挑戦の軌跡 ~データと情熱で未来を変える若き研究者たち~
大阪経済大学経済学部の岡島成治ゼミでは代々、挑戦的な研究テーマにも臆せず取り組んできました。岡島准教授のもとに集う学生たちは、社会の根深い課題に真正面から向き合い、自らの手で答えを探し出そうとしています。
2024年度は、地方衰退、医療費問題、企業の不正といった難題に果敢に挑み、研究活動を通して大きく成長を遂げました。地道なデータ収集と、時には泥臭い議論を武器に、各種コンテストで受賞を重ねる彼ら。その強さの理由を、彼ら自身の言葉から紐解いていきます。
受け継がれた未完のテーマを、震災をきっかけに再始動——角崎さんらが挑んだ市町村合併のリアル
「一度は先輩たちが諦めた研究。でも、震災を機に“今やるべきだ”と確信したんです」。そう語るのは、「ISFJ日本政策学生会議2024年度政策フォーラム」で分科会賞、「West論文研究発表会2024」で最優秀論文賞をW受賞した角崎瞬さん(3年生)らのチームです。
彼らが挑んだのは「平成の市町村合併と定住自立圏の政策評価」。2024年1月に発生した能登半島地震をきっかけに、過疎地域の脆弱なインフラや復旧の遅れといった課題が改めて浮き彫りとなり、合併政策の意義を問い直す必要性を強く感じたといいます。
研究では、財政支出・住民サービス・人口推移といった多角的な視点から行政効率の変化を分析。そのうえで、総務省が提唱する「定住自立圏構想」の導入効果についても評価を試みました。
受賞後には大阪府から政策提言の依頼も届き、「研究が社会に届いた瞬間でした」と、角崎さんは笑顔を見せました。
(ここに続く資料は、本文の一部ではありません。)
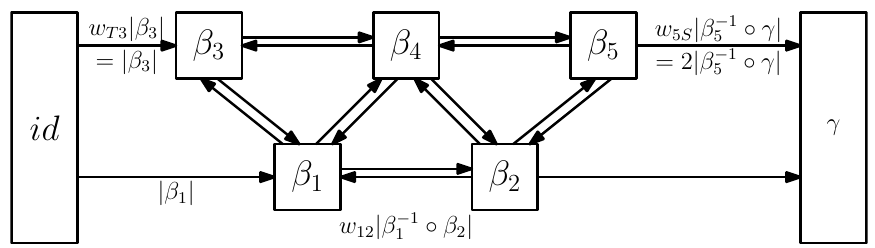
Figure 18 . The flow network corresponding to a tensor network. Going from a permutation β to β 0 we have a weight depending on β − 1 ◦ β 0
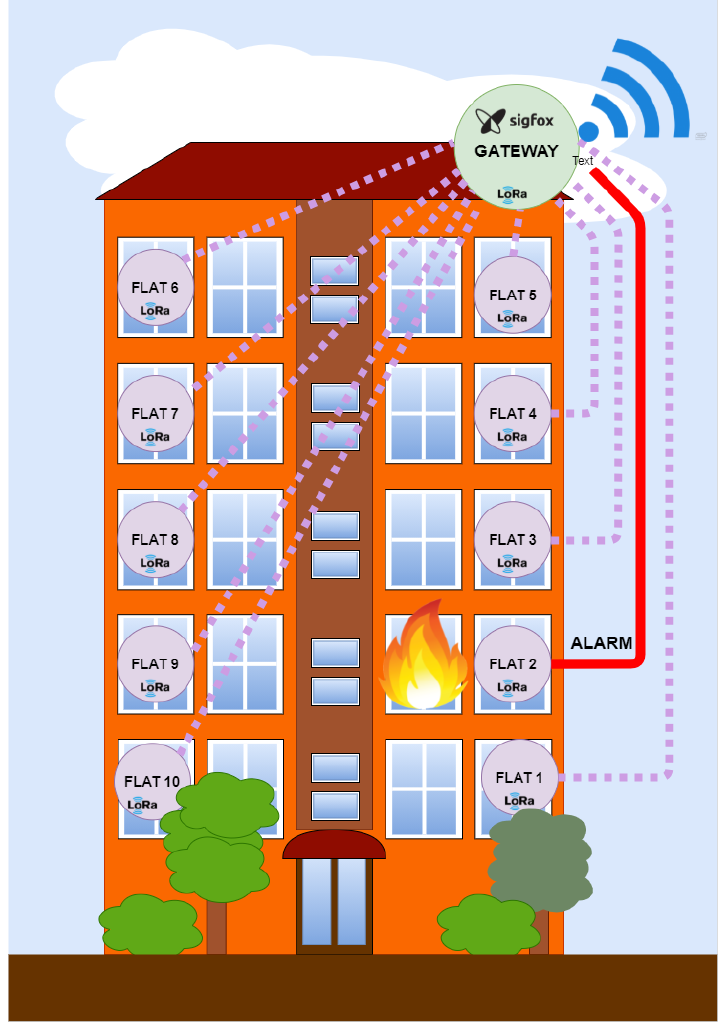
Figure 4. Layer 2: Star LoRa RAW Network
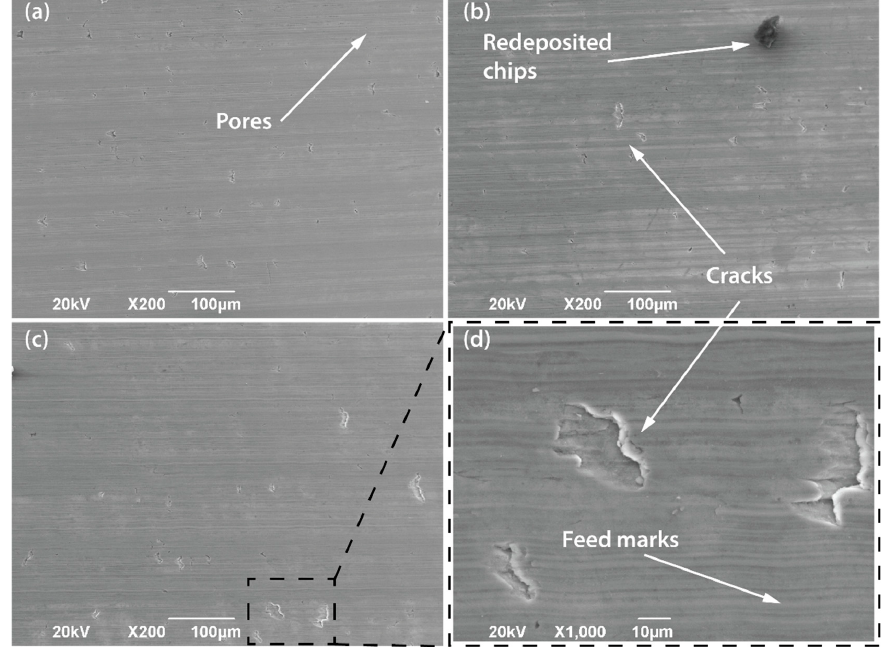
Figure 12. Morphology of the workpieces machined by using the uncoated tool at a cutting speed of 50 m/min: ( a ) configuration 1; ( b ) configuration 2; ( c ) configuration 3; and ( d ) detail of the cracks induced by machining for configuration 3. induced by machining for configuration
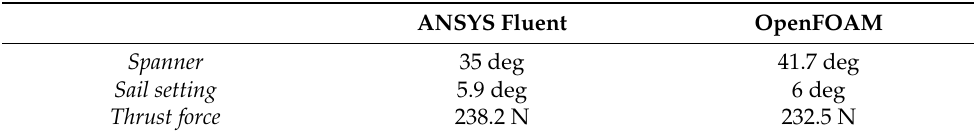
Table 2. Optima rig setting solutions.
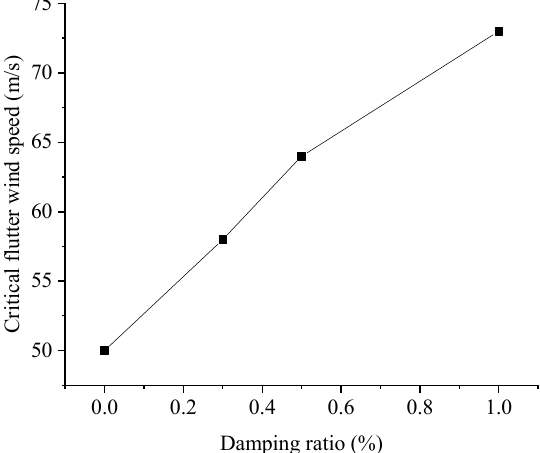
Figure 15. Change curve of flutter critical wind speed with damping ratio.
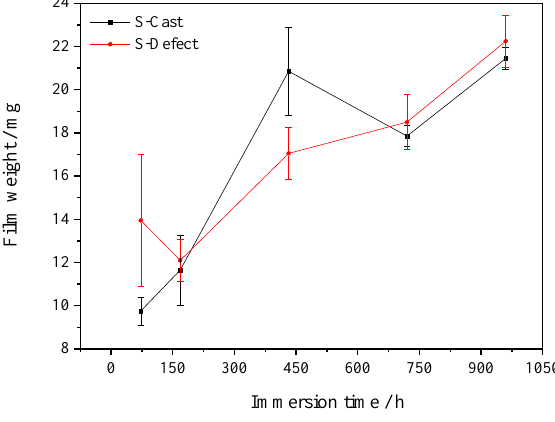
Figure 2. Film weight of S-Cast and S-Defect immersed for di ff erent time periods in artificial seawater.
土井さんらが切り込んだ医療の闇——見えない薬価差益の構造に迫る
医療と経済。一見、無関係にも思える2つの領域の接点に鋭く切り込んだのが、土井遥斗さん(3年生)らのチームです。彼らの研究テーマは「医薬品選択に潜むマークアップ(薬価差益)の影響」。ISFJ優秀政策提言賞とWEST優秀論文賞のW受賞を果たしました。
過去に問題視された「薬価差益問題」が、ジェネリック医薬品の普及などによって形を変えながら今も存在しているのではないか。その仮説を検証するため、病院100件以上へのヒアリングや製薬会社へのインタビューを実施し、現場の実態に迫りました。
「現場の声を聞くなかで、制度の建前と実態がズレていることを痛感しました。だからこそ、定量的に示す必要があると強く感じたんです」と土井さん。「経済の言葉で医療を語ることに最初は戸惑いもありましたが、“数字で語る”ことでこそ、説得力が生まれると気づきました」と、研究の手応えを振り返ります。

データで不正の構造を暴く——中山さんが挑んだ企業倫理の核心
「不正はなぜ起こるのか」。このシンプルな問いを追い続けたのが、中山慶人さん(4年生)です。彼が行動経済学会第18回大会で奨励賞を受賞した研究は、自動車会社による燃費不正を例に、企業の不正行動を合理的選択理論の視点から分析したものです。
アメリカの経済学者ゲーリー・ベッカーが提唱した「犯罪の経済理論」に基づき、企業が得られる利益と発覚時の損失を比較。不正が“合理的な選択”になってしまう構造を数値モデルで明示しました。
具体的には、日本の自動車業界における不正発覚率や罰則の水準、株価への影響などをもとに、発覚率が一定以上になることで企業の不正行動が抑制される傾向を示しています。「罰金を上げるだけでは不十分で、発覚率を上げる制度設計が不可欠。国がどこまで企業監査に踏み込むべきか、という大きなテーマにもつながると思います」と中山さん。
ポスターセッション形式の発表では、視覚的な説明を駆使しながら、一人ひとりに丁寧なプレゼンを行ったといいます。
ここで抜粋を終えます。